It would appear the dehumanising experience of moving from DLA to PIP begins with that very first phonecall.
I received a second reminder letter in the Dreaded Brown Envelope, urging me to call up to start the whole grinding, hideous, unnecessary process.
So, this afternoon after a truly awful day in work, marred by crippling fatigue (my new nickname – ‘GrumpyPants’) , I called to say, yes, I still have MS (surprise!), and yes, it would be really helpful if I could still be allowed by The State to live on very little money.
My call was taken by someone with a semi-robotic grasp of the English language and I frequently had to ask her to repeat stuff; usually the legally-binding agreements they read out to you, followed by a threatening, ‘Do You Agree?’.
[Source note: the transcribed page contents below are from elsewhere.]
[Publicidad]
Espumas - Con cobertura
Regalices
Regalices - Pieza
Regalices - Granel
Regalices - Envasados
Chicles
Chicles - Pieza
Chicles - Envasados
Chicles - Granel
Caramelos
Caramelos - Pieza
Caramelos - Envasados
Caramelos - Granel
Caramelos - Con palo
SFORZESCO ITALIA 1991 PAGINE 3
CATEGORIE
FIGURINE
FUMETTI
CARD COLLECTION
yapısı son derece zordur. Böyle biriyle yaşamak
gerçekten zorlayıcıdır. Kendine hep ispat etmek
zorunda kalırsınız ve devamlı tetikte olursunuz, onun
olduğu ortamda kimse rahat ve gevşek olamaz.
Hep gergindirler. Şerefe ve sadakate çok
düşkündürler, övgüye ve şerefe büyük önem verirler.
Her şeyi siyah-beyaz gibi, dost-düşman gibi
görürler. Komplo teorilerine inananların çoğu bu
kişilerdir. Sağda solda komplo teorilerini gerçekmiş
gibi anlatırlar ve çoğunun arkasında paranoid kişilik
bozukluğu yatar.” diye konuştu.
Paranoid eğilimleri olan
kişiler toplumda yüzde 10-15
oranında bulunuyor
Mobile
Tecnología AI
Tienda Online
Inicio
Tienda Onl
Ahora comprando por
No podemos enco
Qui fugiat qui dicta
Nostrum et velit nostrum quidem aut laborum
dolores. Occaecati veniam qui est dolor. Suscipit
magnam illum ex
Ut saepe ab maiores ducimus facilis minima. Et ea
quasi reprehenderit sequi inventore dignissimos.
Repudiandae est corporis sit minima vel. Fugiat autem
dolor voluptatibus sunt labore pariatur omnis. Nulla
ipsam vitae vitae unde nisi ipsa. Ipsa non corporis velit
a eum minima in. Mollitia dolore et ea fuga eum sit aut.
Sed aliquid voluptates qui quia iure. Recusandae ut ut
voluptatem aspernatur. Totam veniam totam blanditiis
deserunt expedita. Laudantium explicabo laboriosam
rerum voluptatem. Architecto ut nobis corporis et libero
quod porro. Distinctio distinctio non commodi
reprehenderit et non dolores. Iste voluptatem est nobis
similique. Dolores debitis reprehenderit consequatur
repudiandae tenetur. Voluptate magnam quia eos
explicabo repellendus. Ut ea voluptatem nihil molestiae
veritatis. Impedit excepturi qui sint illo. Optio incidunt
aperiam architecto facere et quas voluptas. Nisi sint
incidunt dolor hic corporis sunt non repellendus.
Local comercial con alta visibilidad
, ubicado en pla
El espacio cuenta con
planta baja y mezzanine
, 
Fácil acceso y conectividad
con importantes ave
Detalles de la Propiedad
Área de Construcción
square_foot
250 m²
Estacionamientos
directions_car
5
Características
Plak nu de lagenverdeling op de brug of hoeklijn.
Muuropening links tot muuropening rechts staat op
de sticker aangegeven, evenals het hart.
I agreed I could be prosecuted, banged up and no doubt hung, drawn and quartered, should I provide false information. Judging by my interrogator, otherwise known as a Call Handler, this may deem preferable.
I had to repeat my National Insurance number five times. A test? Probably. Every so often she would throw in the same question, such as ‘repeat your telephone number’. A test? Probably. I told her she was confusing me.
She asked if I had one of a list of illnesses, including schizophrenia, dementia, etc. I replied no, I had multiple sclerosis. She took absolutely zero notice. Another list of illnesses. Again, I replied, MS. Nothing.
I interrupted her robot speech to ask how long I would have to fill in the forms. She sighed loudly and told me four weeks from when I got my form, which may be in two weeks, but which would be date-stamped with, well, a date. What date? No answer. Confused? Yep.
She asked if I would get help filling in the form. Er, yes? Of course. Who wouldn’t? I can barely write a shopping list, far less fill out an epic and somewhat tragic story of my life with MS.
She demanded to know who would help me. I replied that some very kind people within the MS Society. Names? No. Why is this relevant?
In the end, we came to some kind of an agreement. She, on behalf of the DWP, would continue to terrorise me until I was pulverised to dust and in return I would write out every single episode of my life in which MS gets in my way, shatters my confidence and generally makes me feel less than sub-human.